■ Task brief ■
Take from the data every line in which the word "annotation" is found.

■ Supplied records ■
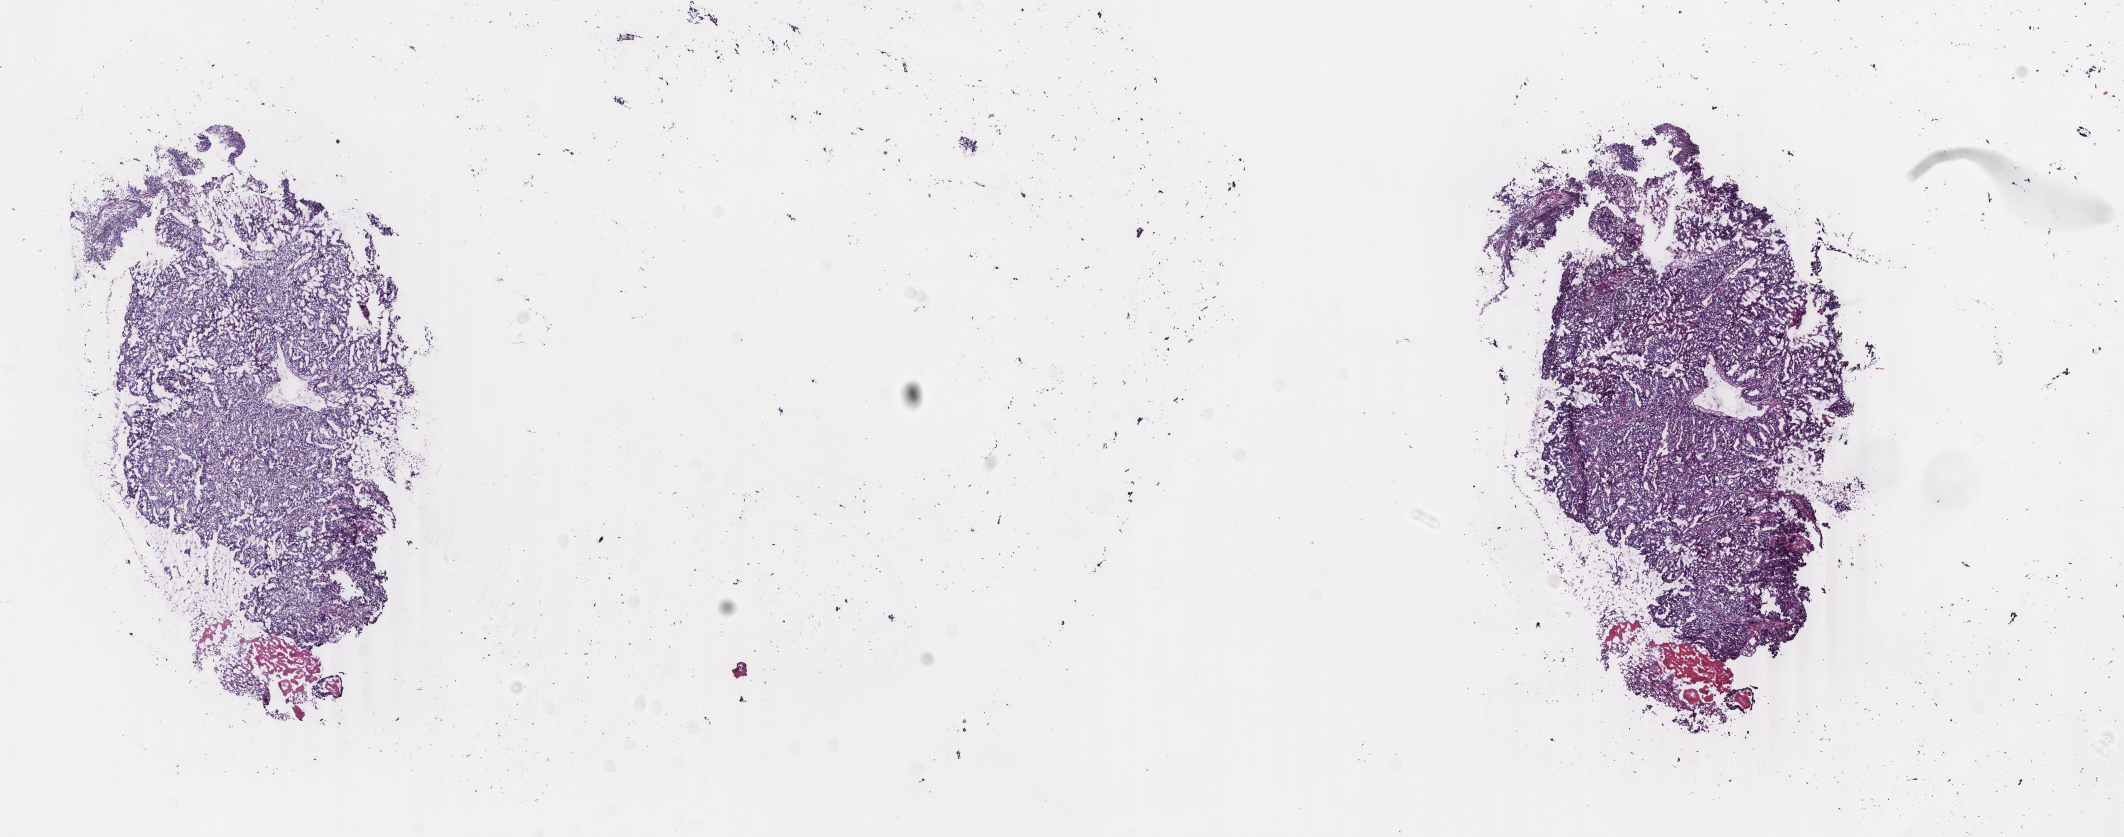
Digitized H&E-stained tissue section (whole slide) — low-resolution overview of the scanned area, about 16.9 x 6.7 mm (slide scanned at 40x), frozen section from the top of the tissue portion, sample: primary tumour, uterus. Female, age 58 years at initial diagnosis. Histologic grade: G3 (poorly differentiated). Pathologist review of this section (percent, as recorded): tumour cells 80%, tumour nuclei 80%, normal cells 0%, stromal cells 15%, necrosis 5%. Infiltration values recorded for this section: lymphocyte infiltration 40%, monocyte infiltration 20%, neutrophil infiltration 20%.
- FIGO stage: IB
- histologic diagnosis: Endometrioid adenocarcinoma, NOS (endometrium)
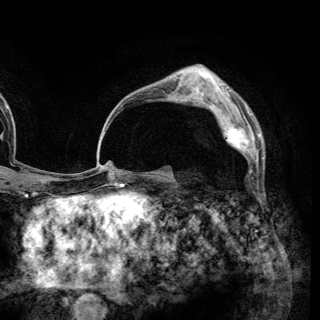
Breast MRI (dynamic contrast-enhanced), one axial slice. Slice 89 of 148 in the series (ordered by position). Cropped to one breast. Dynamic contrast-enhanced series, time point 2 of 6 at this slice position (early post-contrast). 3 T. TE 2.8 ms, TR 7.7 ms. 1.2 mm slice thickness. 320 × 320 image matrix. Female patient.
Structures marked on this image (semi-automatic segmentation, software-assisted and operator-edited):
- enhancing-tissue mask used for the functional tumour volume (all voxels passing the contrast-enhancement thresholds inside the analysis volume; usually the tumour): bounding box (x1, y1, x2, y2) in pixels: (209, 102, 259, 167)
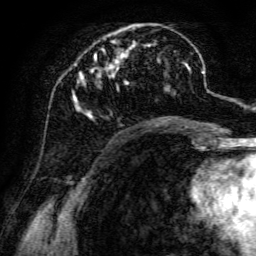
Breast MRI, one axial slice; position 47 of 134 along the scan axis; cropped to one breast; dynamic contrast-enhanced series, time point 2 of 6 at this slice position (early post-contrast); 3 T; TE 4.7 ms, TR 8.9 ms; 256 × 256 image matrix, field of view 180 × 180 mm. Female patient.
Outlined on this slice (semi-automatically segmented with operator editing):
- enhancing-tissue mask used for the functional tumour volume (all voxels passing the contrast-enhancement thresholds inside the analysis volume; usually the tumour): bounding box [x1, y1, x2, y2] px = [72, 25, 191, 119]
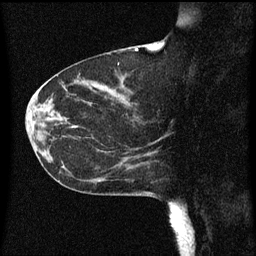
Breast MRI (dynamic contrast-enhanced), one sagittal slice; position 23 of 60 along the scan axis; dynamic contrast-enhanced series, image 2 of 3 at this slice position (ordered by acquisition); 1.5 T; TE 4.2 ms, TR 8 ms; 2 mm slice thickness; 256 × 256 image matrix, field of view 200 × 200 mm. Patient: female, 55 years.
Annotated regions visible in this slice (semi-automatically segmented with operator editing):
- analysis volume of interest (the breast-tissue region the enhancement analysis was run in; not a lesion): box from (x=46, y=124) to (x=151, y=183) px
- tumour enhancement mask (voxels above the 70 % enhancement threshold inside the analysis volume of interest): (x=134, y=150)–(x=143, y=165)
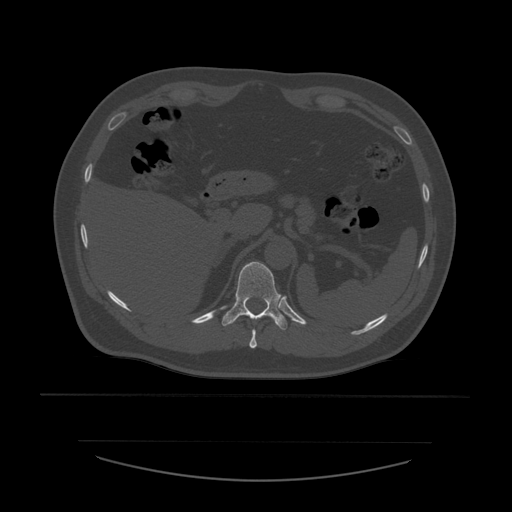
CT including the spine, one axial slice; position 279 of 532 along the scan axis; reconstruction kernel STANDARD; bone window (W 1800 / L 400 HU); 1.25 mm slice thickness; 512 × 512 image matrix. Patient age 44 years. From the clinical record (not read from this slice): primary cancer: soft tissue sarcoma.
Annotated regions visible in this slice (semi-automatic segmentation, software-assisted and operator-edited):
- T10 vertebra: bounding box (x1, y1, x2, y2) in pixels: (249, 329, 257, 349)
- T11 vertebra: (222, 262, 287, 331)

...

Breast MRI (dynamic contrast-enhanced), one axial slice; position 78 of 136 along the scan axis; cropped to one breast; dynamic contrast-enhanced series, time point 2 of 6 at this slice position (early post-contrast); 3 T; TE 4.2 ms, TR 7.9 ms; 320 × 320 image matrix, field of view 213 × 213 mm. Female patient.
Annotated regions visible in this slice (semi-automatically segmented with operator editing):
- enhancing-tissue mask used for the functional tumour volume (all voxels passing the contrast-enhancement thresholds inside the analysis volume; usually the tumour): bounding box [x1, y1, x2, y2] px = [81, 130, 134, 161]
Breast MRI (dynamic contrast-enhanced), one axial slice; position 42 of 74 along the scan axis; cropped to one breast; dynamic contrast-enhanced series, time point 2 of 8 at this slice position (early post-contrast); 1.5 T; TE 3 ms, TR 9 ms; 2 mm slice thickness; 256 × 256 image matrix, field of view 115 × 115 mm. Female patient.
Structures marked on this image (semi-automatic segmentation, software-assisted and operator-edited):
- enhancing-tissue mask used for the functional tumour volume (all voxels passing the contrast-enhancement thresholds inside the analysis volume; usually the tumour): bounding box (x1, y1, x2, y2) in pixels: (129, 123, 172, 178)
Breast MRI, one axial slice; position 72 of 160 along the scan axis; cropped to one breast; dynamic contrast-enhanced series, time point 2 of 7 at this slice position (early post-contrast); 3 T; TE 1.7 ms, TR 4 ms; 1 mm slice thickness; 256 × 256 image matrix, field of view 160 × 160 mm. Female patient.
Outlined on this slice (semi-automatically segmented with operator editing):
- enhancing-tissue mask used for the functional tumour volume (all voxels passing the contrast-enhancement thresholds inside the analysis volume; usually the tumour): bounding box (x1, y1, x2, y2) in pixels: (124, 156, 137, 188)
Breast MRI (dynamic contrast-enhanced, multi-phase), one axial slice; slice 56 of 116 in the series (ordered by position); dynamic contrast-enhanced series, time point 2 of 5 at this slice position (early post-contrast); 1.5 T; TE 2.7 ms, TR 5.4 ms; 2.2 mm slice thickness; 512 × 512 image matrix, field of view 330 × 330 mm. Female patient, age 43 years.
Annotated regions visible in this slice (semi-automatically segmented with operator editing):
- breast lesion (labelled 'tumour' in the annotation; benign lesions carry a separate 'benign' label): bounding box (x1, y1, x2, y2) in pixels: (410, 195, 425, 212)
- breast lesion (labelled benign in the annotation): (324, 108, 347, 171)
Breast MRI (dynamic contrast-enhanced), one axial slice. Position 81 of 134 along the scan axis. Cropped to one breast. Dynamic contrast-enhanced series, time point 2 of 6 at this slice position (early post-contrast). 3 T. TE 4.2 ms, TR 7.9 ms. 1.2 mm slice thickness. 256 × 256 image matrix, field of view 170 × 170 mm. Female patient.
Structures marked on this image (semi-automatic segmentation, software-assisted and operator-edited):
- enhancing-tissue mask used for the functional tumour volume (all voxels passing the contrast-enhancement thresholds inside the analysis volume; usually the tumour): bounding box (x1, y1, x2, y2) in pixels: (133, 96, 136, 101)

...

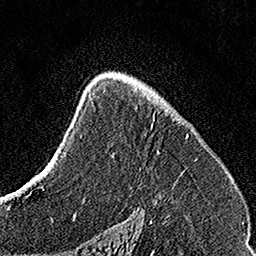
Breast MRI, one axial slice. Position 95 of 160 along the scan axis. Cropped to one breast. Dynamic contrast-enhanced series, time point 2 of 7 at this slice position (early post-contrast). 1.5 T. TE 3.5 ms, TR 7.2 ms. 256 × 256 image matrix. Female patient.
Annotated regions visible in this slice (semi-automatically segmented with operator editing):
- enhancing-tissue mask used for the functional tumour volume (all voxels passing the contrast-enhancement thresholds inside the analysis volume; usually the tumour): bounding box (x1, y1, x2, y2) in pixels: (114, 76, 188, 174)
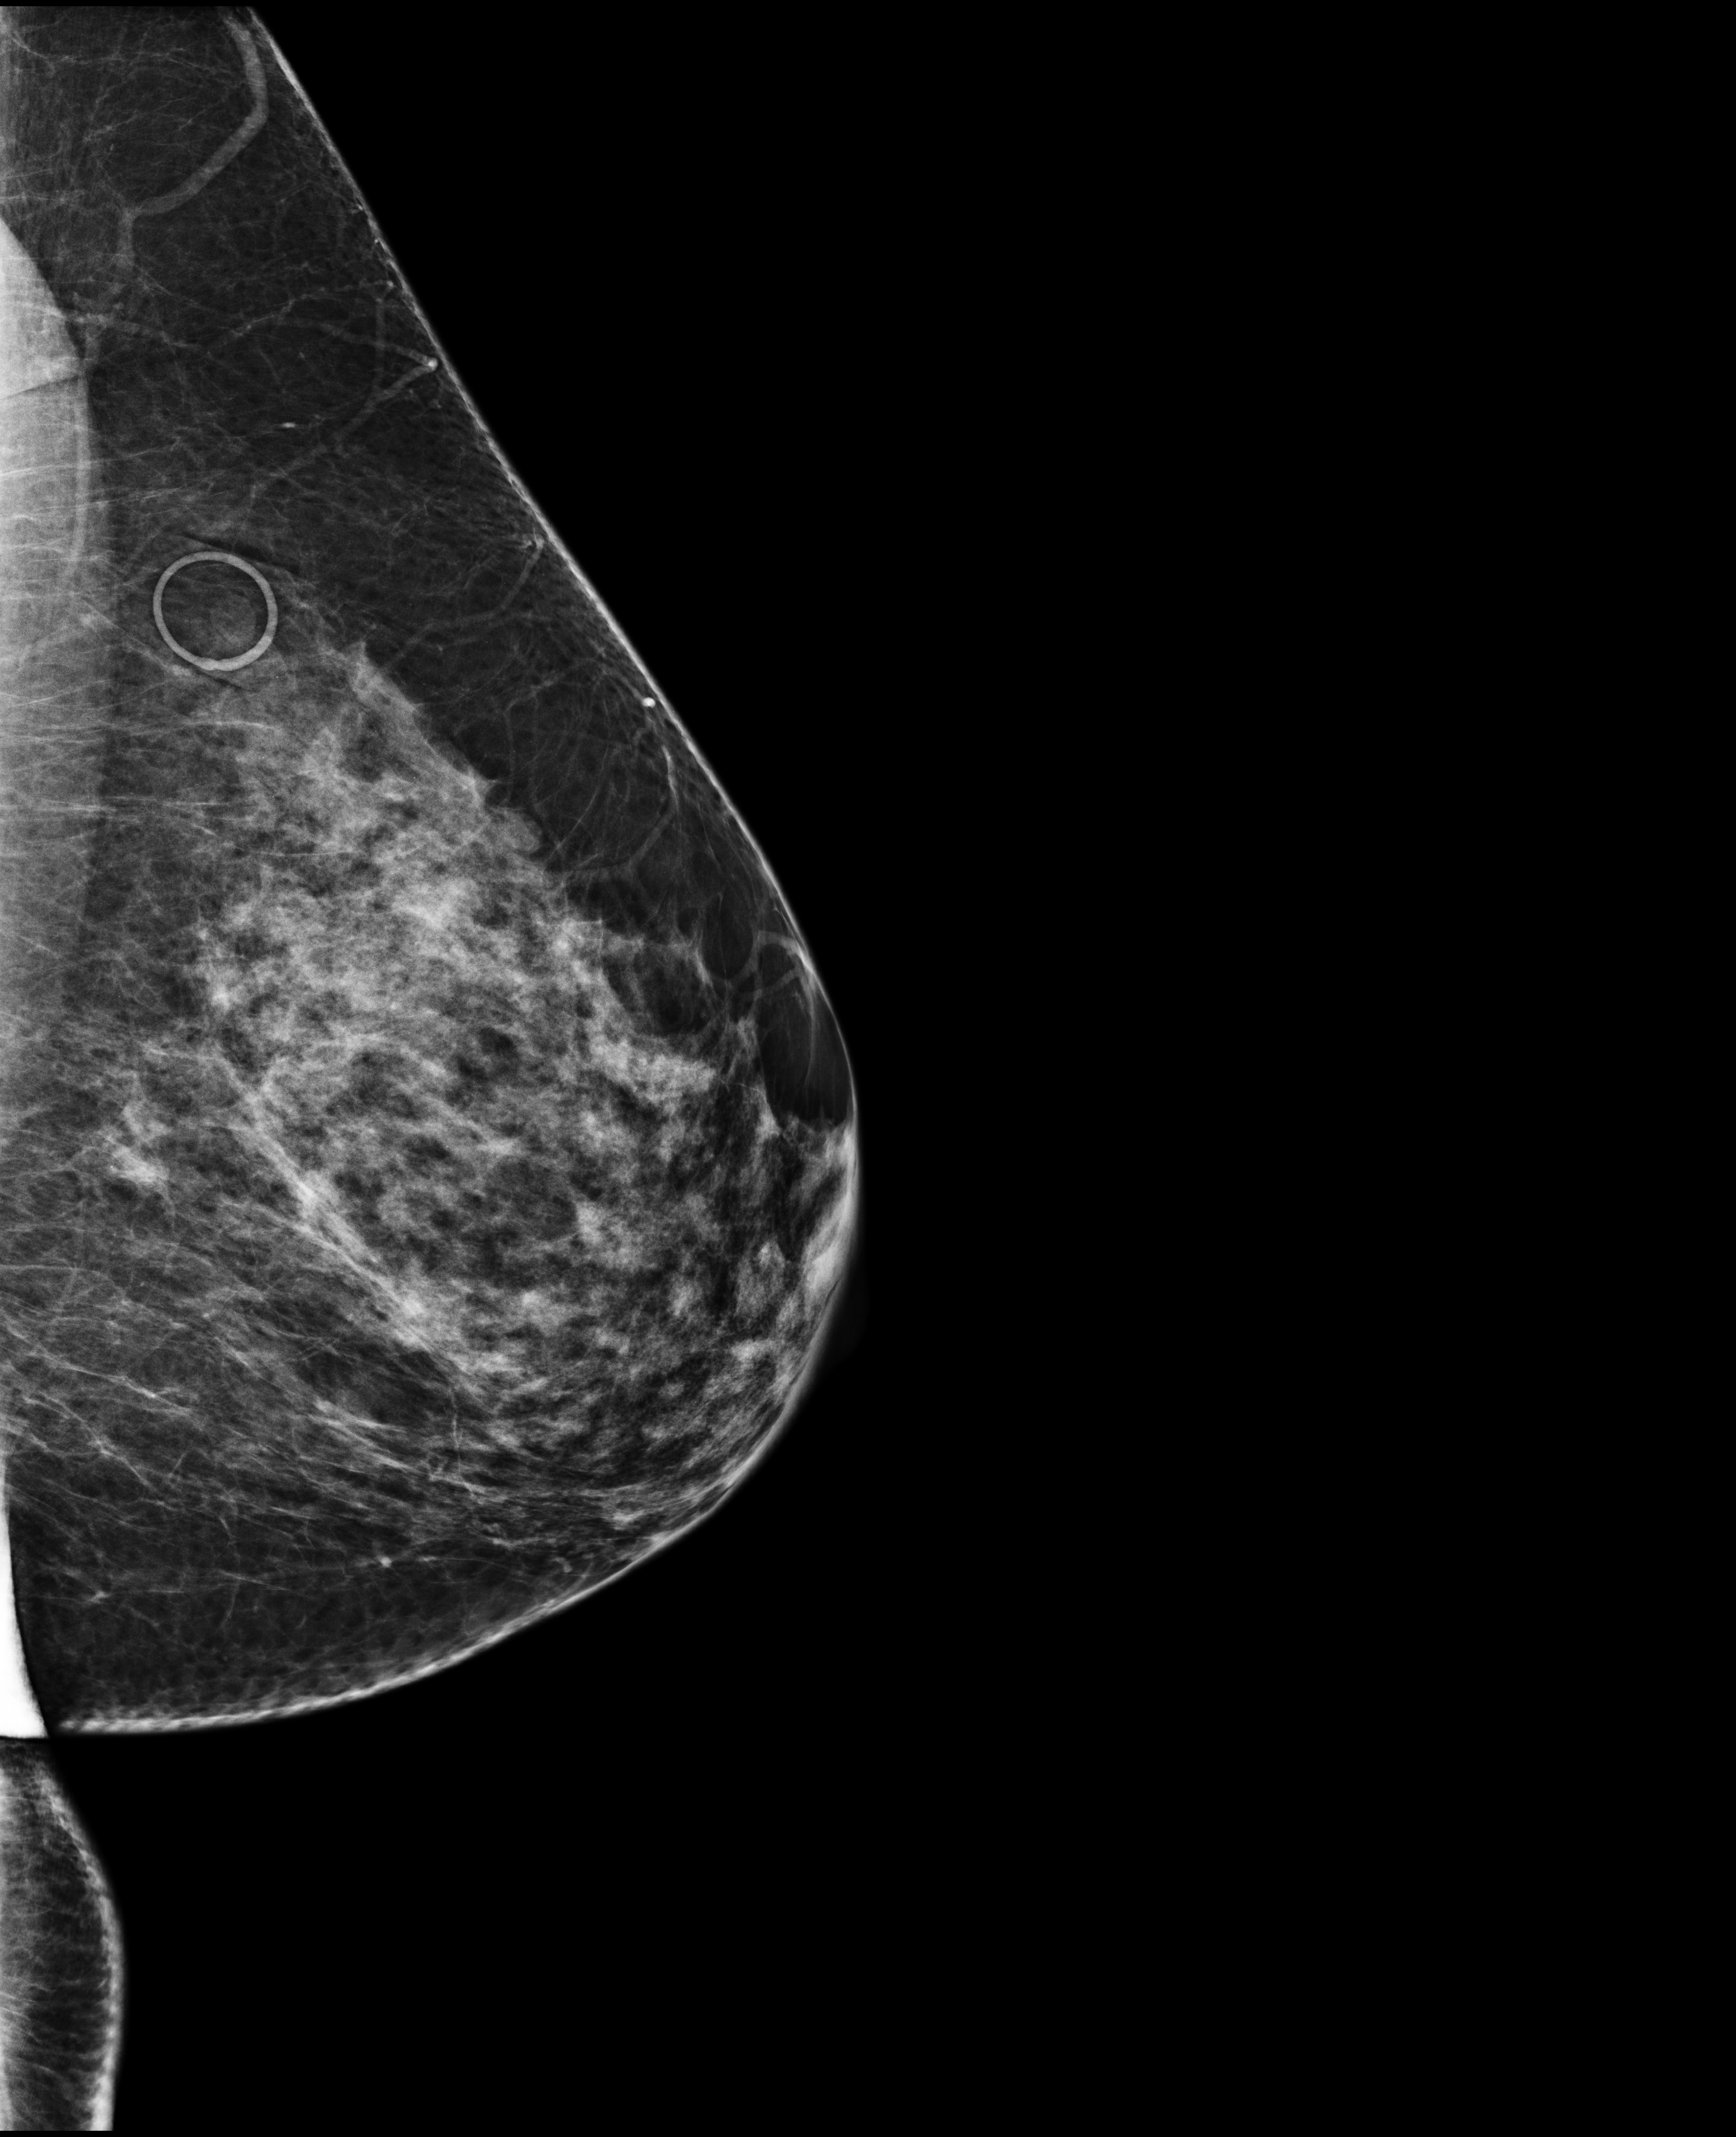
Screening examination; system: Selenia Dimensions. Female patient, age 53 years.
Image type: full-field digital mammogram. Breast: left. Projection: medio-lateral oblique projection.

■ Exercise response ■
- breast lesion (labelled 'tumour' in the annotation; benign lesions carry a separate 'benign' label): bounding box (x1, y1, x2, y2) in pixels: (410, 195, 425, 212)
- breast lesion (labelled benign in the annotation): (324, 108, 347, 171)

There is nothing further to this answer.